Step 2: Mix the flour to give binding to the dough.
Step 3: Add chopped chilies, cumin powder, fennel seeds powder, ginger and coriander and mix the dough well. Add few drops of water if required to get it to a moldable consistency.
Step 4: This dough can be rolled into small oblong shapes and steamed in steamers or idli cookers.
Step 5: To season the steamed muthias: Chop the muthias into bite sized portions; heat oil, splutter mustard seeds, seasame seeds, asafoetida, curry leaves and toss the muthia pieces into the tempering.
Step 6: Garnish with coriander and serve hot plain or with green chutney.

Capsicum Rice


Capsicum rice is one of my success dishes as a beginner that some people have even mapped me to my capsicum rice in their minds. It is simple mixed rice suitable for preparing and packing hours earlier to consuming; however, just the ingredient list is a little longer though they are basic ones available at home. Capsicum’s flavour is aroused with other blended spices and imbued in the rice.


Serves: 2
Preparation Time: 10 min
Cooking Time: 10 min (Excluding time for steaming the rice)

Ingredients:

1.      Capsicum - 2
2.      Oil – 1 tbsp
3.      Mustard – ½ tsp
4.      Urad dal – ½ tbsp
5.      Asafoetida – 1 pinch
6.      Curry leaves – 1 spring
7.      Steamed rice – 3 cups
8.      Ghee – 1 tbsp

For Masala:
1.      Ghee – 1 tsp
2.      Cumin seeds – 1 tsp
3.      Pepper corns – ½ tsp
4.      Coriander seeds – 1 tsp
5.      Urad dal – 1 tbsp
6.      Bengal gram – 1 tbsp
7.      Cinnamon – 1” piece
8.      Cloves – 2
9.      Red chillies – 2
10.  Coconut - 2” piece


Method:

Step 1: For masala heat the pan, roast the ingredients separately (if preparing for larger scale) or together with a tsp of ghee until crisp and aromatic. Be sure not to burn them; grind them in a mixer and keep aside.


Step 2: Heat oil in a tawa and season with mustard, urad dal, curry leaves and asafoetida (if you prefer add some Bengal gram & Urad dal to tempering also)
Step 3: Add the chopped capsicum and sauté for 2-3 minutes so that it gets cooked but not deformed.


Step 4: Then add the ground masala mix & salt and roast for one more minute.


Step 5: Slowly add the cooked rice into the pan, drizzle some ghee and mix well. Turn off stove. Adjust salt.


Step 6: Serve with raita or plain curds.


Saturday, January 28

Paneer Paratha

Paneer paratha is made with the cottage cheese or the Indian cheese; I usually prepare paneer at home. I prefer to prepare crumbled paneer dishes such as koftas, bhurjis, paneer parathas with home made paneer. I had my first and best Paneer paratha in the Punjabi household where I stayed as a paying guest.
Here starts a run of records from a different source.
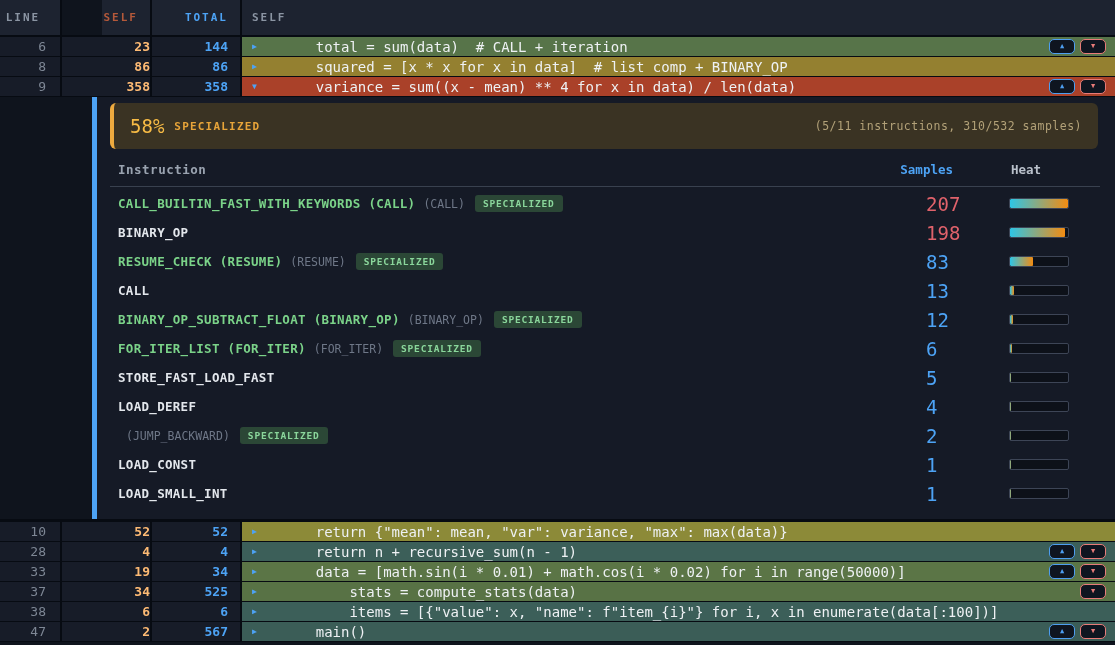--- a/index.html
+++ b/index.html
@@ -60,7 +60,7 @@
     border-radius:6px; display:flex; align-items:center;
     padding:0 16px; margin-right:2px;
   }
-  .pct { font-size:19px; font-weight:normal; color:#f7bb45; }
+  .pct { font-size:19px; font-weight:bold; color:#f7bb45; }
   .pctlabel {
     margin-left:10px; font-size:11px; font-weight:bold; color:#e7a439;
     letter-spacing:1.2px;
Punjab is where the recipe originated and I was gifted to learn it from the authentic source itself.

Ingredients:

1. Paneer grated - 1 cup
2. Onion - 1/2 cup finely chopped
3. Green chilies - 2 finely chopped
4. Chaat masala - 1 tsp
5. Coriander - 2 tbsp finely chopped
6. Wheat flour - 2 cups
7. Salt as required.
8. Oil - 1 tbsp
9. Carom seeds - 1/4 tsp
10. Butter as required for preparing parathas

Method:

Step 1: Knead wheat flour, carom seeds, oil, salt and make a soft dough, slightly  more moist than phulka dough. 
Step 2: Mix the grated paneer, onion, green chilies, chaat masala, coriander and salt in a bowl.
Step 3: Take a 50 gm portion of dough, roll into ball and flatten with a rolling pin as a palm sized circle with edges thin and center thick.
Step 4: Grease the center with some oil and keep a big spoon of paneer mix in and cover it with the edges like a stuffed dumpling. 



Step 5: Now by dusting some dry flour on to it roll it into a paratha, make it flatter until it doesn't get torn.
Step 6: Grease butter on a heated tawa and prepare the parathas on both sides.